The pollutant and noise emissions as well as the fuel consumption of jet engines for the civil aviation have to be significantly reduced in the future. The following concepts are being pursued:
1- Increasing the thermal efficiency of the process by increasing the pressure ratio and the turbine inlet temperature
2- Increasing the propulsion efficiency by a higher by-pass ratio
3- Lean combustion concept
In this context, the short helical combustor (SHC) has been proposed.
The SHC is an innovative
concept for a gas turbine combustor. The idea is to utilize the angular momentum of the flow from the compressor in the combustor and subsequently in the turbine. Hence, the axes of the burners of the SHC are not parallel to the rotational axis of the machine. They are tilted in the circumferential direction and arranged in a helical and staggered configuration. The SHC concept allows a reduction of the axial length, and therefore enables a better integration of the combustion chamber in to the engine. This is advantageous regarding the rotor dynamics as well as the engine weight. Furthermore, the Outlet Guide Vanes (OGV) and the Nozzle Guide Vanes (NGV) can be designed with a lower deflection angle so that the number of vanes may be reduced. Accordingly, a reduction of the aerodynamic losses and the cooling air requirements is possible.
In a preliminary study at RRD, the SHC concept was numerically analyzed.
Within this FVV
project, the concept is further investigated. In the first step, a generic geometry is found by means of a parametric study. This geometry is then used as a basis for further investigations.
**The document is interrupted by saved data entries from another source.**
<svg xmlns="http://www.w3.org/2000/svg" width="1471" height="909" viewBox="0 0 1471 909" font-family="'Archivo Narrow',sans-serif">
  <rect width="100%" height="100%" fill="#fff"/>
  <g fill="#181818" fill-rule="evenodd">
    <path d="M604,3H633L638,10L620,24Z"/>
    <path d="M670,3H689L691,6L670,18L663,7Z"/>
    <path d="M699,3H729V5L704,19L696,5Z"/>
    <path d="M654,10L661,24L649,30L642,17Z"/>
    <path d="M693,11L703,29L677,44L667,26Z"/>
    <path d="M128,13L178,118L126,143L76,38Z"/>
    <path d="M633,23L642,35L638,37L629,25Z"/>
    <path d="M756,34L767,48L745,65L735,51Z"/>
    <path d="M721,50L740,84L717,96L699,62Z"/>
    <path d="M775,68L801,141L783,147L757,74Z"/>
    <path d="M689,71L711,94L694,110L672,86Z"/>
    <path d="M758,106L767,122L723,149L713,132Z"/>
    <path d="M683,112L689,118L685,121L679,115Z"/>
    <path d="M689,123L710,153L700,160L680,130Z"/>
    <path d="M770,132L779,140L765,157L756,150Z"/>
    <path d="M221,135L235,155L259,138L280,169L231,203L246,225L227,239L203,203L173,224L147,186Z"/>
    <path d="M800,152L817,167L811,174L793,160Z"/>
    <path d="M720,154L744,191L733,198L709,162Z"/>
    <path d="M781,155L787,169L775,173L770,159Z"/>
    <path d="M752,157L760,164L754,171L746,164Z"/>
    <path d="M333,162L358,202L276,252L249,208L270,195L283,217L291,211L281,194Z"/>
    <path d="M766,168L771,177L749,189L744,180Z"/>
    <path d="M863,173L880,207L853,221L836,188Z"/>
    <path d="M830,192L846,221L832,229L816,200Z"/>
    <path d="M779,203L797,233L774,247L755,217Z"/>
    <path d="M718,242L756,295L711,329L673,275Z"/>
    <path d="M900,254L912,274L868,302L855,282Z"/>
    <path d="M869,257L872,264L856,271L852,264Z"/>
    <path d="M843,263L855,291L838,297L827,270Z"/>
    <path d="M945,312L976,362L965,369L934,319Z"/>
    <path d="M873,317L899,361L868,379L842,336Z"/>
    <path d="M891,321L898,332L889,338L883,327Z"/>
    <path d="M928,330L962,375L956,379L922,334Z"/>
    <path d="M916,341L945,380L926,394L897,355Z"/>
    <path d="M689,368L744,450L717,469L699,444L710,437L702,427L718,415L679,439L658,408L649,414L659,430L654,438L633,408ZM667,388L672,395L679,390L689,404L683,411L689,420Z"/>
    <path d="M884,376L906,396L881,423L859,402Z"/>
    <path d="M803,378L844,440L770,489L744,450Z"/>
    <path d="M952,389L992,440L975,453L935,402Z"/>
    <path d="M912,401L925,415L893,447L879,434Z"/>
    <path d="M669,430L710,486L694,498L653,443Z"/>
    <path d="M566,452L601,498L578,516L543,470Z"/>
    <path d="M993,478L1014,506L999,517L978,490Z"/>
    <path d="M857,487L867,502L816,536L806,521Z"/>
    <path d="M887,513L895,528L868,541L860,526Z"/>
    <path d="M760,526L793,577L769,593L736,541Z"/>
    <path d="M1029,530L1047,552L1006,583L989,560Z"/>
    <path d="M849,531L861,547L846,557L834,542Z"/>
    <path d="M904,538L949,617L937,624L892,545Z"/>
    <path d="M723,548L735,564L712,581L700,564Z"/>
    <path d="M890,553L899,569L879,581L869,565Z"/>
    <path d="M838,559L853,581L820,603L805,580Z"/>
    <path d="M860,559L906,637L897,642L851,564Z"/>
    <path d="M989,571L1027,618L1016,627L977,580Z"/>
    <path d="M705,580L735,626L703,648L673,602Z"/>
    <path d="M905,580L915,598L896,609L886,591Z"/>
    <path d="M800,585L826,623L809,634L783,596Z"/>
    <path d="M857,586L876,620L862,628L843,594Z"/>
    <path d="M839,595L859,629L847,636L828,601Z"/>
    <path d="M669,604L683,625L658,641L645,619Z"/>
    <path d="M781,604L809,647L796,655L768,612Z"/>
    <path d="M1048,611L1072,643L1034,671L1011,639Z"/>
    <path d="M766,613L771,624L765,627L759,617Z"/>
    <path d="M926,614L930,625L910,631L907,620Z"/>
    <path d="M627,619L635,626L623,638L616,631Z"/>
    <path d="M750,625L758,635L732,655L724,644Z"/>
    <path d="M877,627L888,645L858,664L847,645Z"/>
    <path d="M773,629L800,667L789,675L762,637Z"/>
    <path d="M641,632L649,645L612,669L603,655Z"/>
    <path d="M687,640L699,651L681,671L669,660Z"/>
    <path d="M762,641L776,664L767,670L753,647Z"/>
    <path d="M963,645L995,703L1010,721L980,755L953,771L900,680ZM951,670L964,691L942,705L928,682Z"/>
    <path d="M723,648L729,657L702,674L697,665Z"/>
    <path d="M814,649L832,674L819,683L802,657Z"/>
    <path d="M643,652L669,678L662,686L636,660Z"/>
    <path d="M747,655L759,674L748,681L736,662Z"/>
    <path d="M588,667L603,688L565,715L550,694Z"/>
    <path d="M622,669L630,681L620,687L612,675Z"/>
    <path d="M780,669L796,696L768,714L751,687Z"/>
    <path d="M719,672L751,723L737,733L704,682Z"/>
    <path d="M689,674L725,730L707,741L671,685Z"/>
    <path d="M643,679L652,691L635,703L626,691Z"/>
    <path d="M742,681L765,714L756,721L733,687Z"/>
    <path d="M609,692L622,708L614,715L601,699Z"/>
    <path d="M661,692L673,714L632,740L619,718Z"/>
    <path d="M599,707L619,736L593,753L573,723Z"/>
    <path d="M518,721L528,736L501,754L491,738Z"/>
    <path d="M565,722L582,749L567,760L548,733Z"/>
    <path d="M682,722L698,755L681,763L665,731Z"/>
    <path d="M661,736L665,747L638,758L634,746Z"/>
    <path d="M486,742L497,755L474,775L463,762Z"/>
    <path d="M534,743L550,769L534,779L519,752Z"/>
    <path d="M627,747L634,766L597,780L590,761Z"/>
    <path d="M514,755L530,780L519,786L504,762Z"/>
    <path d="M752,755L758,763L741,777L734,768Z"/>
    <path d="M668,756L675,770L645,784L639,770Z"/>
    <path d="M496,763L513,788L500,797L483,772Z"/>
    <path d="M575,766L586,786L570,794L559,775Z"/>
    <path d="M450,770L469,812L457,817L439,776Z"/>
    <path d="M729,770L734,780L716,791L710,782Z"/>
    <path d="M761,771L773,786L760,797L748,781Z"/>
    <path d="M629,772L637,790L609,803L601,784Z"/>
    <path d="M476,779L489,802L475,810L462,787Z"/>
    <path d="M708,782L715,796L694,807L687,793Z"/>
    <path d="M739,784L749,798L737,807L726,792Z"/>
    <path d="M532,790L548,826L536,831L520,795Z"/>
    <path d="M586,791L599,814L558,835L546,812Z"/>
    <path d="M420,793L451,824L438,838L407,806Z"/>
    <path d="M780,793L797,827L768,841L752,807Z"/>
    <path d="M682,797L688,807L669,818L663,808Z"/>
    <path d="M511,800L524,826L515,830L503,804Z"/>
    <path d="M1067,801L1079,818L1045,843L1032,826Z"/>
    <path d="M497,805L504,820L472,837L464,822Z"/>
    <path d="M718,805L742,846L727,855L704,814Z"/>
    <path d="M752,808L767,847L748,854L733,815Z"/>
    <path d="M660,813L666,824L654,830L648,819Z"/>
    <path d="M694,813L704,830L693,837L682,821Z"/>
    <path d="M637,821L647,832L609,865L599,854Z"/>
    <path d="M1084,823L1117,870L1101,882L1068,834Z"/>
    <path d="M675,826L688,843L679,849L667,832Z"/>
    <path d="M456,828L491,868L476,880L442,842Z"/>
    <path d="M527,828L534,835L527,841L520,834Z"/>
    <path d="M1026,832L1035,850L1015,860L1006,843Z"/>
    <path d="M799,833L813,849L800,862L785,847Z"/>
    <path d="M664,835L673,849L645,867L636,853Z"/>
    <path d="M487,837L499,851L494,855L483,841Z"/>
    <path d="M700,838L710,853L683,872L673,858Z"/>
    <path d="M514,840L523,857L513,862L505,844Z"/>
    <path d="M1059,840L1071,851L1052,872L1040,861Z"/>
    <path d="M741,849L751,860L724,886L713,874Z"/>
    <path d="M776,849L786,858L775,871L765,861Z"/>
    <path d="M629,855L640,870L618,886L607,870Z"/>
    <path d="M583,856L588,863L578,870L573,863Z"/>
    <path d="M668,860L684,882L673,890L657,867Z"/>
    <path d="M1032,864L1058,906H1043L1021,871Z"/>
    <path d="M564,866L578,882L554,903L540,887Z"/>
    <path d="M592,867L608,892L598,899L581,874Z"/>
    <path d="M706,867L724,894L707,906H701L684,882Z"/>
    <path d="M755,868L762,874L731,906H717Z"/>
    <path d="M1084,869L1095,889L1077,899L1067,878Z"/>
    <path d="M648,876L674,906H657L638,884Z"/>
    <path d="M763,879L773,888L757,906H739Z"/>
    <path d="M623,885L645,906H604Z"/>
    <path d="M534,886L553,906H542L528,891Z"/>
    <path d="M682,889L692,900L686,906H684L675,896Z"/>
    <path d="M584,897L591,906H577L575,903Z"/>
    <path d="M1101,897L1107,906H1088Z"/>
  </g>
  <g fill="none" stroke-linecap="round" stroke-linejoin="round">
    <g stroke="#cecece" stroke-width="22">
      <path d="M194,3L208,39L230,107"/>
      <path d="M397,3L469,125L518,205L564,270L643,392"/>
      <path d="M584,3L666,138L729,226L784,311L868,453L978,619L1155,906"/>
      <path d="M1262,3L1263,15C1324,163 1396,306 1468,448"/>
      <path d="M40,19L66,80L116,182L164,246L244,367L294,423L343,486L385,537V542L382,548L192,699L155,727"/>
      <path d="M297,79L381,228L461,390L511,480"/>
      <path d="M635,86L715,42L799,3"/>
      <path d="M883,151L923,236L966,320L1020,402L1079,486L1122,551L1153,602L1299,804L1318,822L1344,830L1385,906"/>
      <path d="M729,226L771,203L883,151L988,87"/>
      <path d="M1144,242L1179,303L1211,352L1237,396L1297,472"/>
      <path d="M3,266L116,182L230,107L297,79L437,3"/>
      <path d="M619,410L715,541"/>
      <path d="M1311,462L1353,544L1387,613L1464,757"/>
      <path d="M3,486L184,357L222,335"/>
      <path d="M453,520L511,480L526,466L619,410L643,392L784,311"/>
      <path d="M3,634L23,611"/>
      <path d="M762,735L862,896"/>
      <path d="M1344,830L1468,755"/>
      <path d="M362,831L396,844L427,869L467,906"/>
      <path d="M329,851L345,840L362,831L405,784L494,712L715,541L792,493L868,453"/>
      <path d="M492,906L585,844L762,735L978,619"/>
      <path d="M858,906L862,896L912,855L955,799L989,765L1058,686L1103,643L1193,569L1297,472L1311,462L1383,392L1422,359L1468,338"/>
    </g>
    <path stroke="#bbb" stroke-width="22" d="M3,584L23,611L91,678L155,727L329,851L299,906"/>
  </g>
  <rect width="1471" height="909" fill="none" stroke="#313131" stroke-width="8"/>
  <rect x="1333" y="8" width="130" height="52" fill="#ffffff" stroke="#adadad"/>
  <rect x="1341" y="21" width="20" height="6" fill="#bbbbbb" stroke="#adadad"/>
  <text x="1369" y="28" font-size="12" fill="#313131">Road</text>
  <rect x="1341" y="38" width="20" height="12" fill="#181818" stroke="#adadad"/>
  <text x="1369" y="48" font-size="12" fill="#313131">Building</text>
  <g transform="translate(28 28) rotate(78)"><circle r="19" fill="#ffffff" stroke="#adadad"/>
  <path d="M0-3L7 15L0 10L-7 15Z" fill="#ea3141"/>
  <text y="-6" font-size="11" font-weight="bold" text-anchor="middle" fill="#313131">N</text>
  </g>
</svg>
As design parameters the tilting angle of the burner axis and the number of the burners are varied. A single and a double annular configuration with a burner tilting angle of 45° is identified to be suitable to maintain the relevant scaling rules. These configurations are chosen for further investigations using CFD.
Subsequently, the non-reacting flow fields of selected generic SHC models are investigated by transient numerical simulations. The major focus is on the influence of the tilting angle of the burner axis. Furthermore, the interactions of the adjacent swirling flows and their effects on the combustor exit flow angle are analyzed. The double annular configurations exhibit better performance regarding to the compact recirculation zones of the swirling flows as well as high flow angle at the combustor exit. Moreover, it is shown that the structure and homogeneity of the flow is highly sensitive to the swirl direction of circumferentially adjacent burners.
A circumferentially co-rotating configuration is found to be suitable regarding to a homogeneous and symmetric flow pattern in the combustion primary zone.
Finally, for the double annular configurations calculations are carried out with chemical reaction.
It is shown that in the reacting case, the swirl direction of the radially adjacent burners has a major influence on the flow field. The radially counter-rotating configuration is found to be optimal regarding the symmetry of the flow field and maximum flow angle at the combustor exit.
In summary, it is shown that a double annular SHC configuration with a burner tilting angle of 45°, circumferentially co-rotating and radially counter-rotating swirlers has the potential to reduce the axial length of the combustor as well as the deflection angle of the NGV by approx. 30%.
Accordingly, the weight of the machine as well as the required number of OGV and NGV may be reduced, which might lead to a reduction of the turbine cooling air.